◆ **Istruzioni operative**:
1. Riporta il passo del testo sulle palme açaí da "D urante la" fino a "cosmetici e integratori." compreso, cambiando "coltello" in "machete".
2. Secondo il testo sulle palme açaí, in quali mesi si svolge la stagione del raccolto?

◆ **Testo estratto**:
□ □ □

Le foto di questo lavoro, intitolato Purple blood, sono state realizzate nel 2022, in collaborazione con il Pulitzer center di Washington, Stati Uniti.
D urante la stagione del raccolto, da giugno a novembre, migliaia di brasiliani si arrampicano sulle palme açaí con un coltello in mano e ai piedi delle corde di tessuto per aiutarsi durante la salita. Negli ultimi anni le bacche dal colore viola prodotte dalla pianta sono diventate molto ricercate sul mercato internazionale, anche grazie a campagne pubblicitarie che gli attribuiscono proprietà benefiche per la salute. Dopo il raccolto sono snocciolate, schiacciate, ridotte in polvere o in succo, e poi vendute a produttori e distributori che le usano per bevande, cibi, cosmetici e integratori.

□ □ □

[Elenco dei dati]
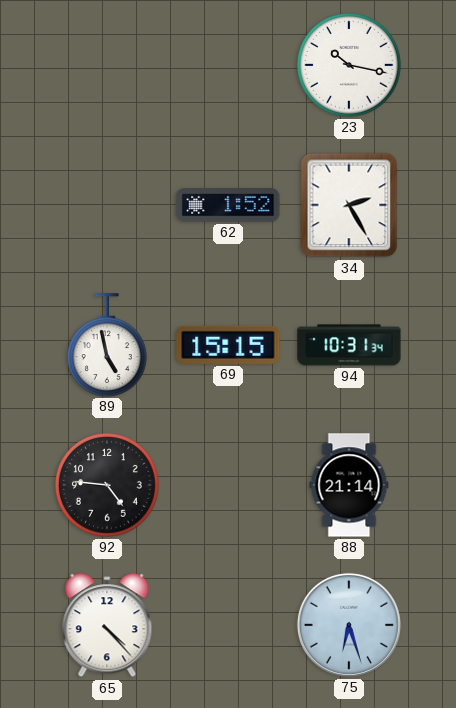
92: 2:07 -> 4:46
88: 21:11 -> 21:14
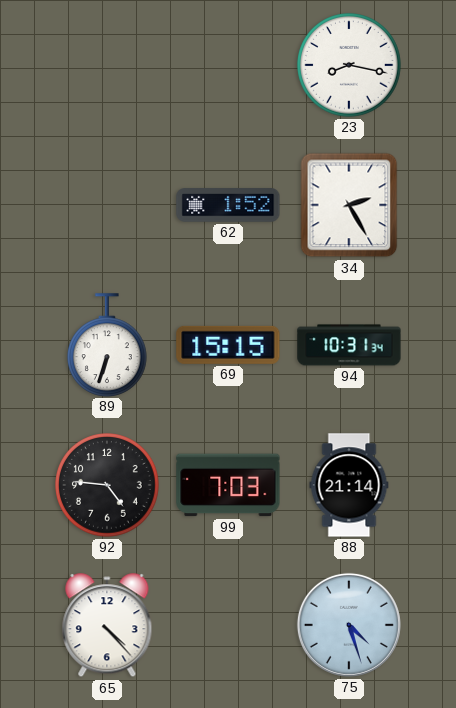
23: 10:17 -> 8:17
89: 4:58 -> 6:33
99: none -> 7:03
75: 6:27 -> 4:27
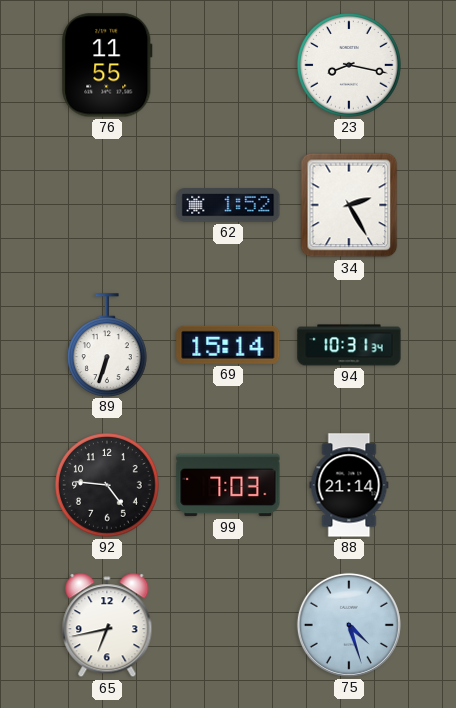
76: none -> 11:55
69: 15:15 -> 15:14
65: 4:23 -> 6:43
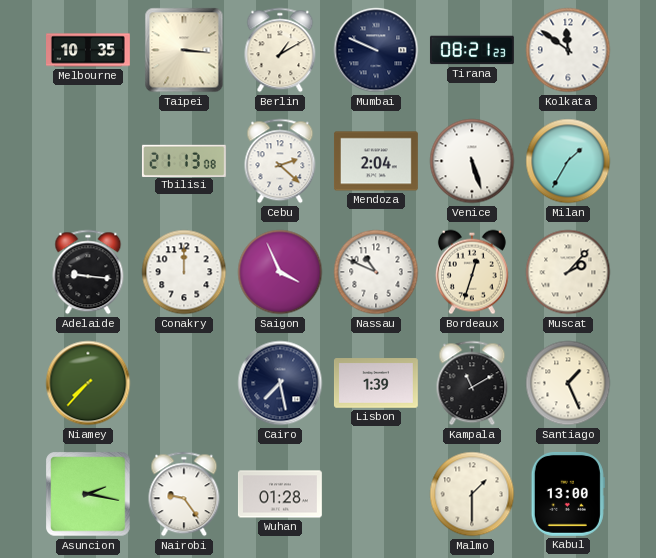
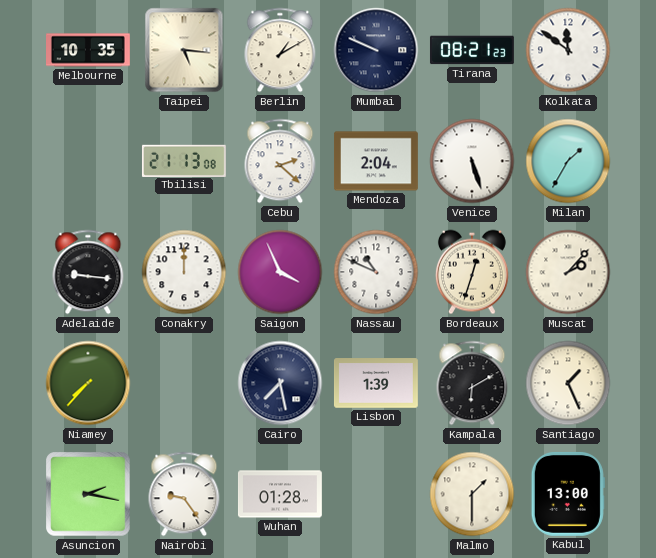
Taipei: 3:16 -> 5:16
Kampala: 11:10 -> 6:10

□ □ □

◆ **Risposte scritte**:
1.
D urante la stagione del raccolto, da giugno a novembre, migliaia di brasiliani si arrampicano sulle palme açaí con un machete in mano e ai piedi delle corde di tessuto per aiutarsi durante la salita. Negli ultimi anni le bacche dal colore viola prodotte dalla pianta sono diventate molto ricercate sul mercato internazionale, anche grazie a campagne pubblicitarie che gli attribuiscono proprietà benefiche per la salute. Dopo il raccolto sono snocciolate, schiacciate, ridotte in polvere o in succo, e poi vendute a produttori e distributori che le usano per bevande, cibi, cosmetici e integratori.

2. Da giugno a novembre.